__Tasks to perform__
(1) In the book reviews, update the passage from "Seraphina (Rachel Hartman)" up to and including "fit this description." so that "magical" is replaced by "enchanting".
(2) Answer these questions from the book reviews.
(a) What overall rating does the reviewer give the Divergent sequels?
(b) What kind of music does the review of Seraphina mention?
(c) From whose viewpoint does Longbourn tell its story?

5/5–I would buy this
4/5–I will re-read this
3/5–I might read this again
2/5–I have no interest in reading this again
1/5–I couldn’t finish this

In reading order:

Insurgent and Allegiant (Divergent sequels, Veronica Roth) 3/5–I’m going to give this series overall a solid 3/5.  I really like a lot of the ideas the books had, but the execution was lacking, especially in terms of prose and plot.  I liked most of Tris’s story arc, but I don’t believe the efforts of the group at the end of Allegiant would have had any meaningful impact on the world at large (as Tris and Four do).

Seraphina (Rachel Hartman) 5/5— This book is magical.  Dragons masquerading as humans, Renaissance music, and a slow-building love story.  I stayed up all night to finish it.  The writing, characters, and world building (especially the religious aspects) are exquisite.  I love the way Seraphina is described as “prickly;” I think a lot of my favorite female protagonists fit this description.

The Girl of Fire and Thorns (Rae Carson) 4/5–Another great YA fantasy.  I love love love the setting; something about the Spanish/Latin influences really resonated with me.  I really enjoyed the way the story went in some unexpected directions, and there was still plenty of adventure and romance.  The main character Elisa was good, though not my favorite, and I still don’t like first-person-present-tense narration.  I’m looking forward to reading the rest of the trilogy.

Longbourn (Jo Baker) 3/5–This is the first Pride and Prejudice “spin-off” book I have ever read; I guess I like writing fanfiction more than reading it.  This story takes place during and after P&P from the servants’ viewpoint.  The connection to the original is intriguing but sometimes tenuous, and some of the Austen characters show a different side of themselves here.

__Dataset__

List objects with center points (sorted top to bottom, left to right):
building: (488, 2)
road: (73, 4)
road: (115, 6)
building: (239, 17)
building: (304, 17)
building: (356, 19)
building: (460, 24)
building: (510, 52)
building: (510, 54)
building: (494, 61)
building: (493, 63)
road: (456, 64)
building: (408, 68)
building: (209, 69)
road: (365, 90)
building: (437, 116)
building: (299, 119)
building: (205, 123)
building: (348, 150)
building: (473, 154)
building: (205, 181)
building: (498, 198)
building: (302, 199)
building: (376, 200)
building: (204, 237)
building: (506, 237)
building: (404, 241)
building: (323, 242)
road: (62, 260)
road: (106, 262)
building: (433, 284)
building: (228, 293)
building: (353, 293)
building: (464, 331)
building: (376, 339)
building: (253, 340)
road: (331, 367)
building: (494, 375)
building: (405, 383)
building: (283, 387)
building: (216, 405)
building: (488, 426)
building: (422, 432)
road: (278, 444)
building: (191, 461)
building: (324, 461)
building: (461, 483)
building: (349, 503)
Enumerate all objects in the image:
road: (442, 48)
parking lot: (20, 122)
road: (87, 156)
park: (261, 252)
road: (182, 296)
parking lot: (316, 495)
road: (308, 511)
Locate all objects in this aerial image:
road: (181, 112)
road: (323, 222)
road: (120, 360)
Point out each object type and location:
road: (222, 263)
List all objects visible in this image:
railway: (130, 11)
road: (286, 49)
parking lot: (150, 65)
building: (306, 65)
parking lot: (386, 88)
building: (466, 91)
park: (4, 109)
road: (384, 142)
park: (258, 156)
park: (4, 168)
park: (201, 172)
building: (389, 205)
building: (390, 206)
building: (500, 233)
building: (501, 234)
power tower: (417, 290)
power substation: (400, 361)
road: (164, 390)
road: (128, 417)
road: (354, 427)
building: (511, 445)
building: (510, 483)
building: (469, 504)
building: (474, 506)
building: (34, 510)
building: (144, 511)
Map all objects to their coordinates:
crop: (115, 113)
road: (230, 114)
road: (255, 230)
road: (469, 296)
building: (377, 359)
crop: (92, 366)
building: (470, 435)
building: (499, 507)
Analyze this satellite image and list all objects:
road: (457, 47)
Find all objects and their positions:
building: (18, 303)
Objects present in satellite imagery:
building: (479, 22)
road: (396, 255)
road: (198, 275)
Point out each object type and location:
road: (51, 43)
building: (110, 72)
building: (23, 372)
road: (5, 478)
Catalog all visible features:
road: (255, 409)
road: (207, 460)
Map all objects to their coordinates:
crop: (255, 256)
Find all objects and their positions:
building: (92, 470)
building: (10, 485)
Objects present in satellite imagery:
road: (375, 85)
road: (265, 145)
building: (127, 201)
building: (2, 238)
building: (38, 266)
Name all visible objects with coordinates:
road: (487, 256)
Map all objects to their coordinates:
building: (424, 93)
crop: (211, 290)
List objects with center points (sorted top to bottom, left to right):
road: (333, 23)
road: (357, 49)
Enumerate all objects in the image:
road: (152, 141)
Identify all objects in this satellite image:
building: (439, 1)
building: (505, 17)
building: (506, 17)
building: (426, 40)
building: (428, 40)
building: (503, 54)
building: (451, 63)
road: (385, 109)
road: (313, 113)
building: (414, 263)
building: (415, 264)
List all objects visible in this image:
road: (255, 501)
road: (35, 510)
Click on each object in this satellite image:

__Answers by task__
(1)
Seraphina (Rachel Hartman) 5/5— This book is enchanting.  Dragons masquerading as humans, Renaissance music, and a slow-building love story.  I stayed up all night to finish it.  The writing, characters, and world building (especially the religious aspects) are exquisite.  I love the way Seraphina is described as “prickly;” I think a lot of my favorite female protagonists fit this description.

(2)
(a) 3/5
(b) Renaissance music
(c) The servants' viewpoint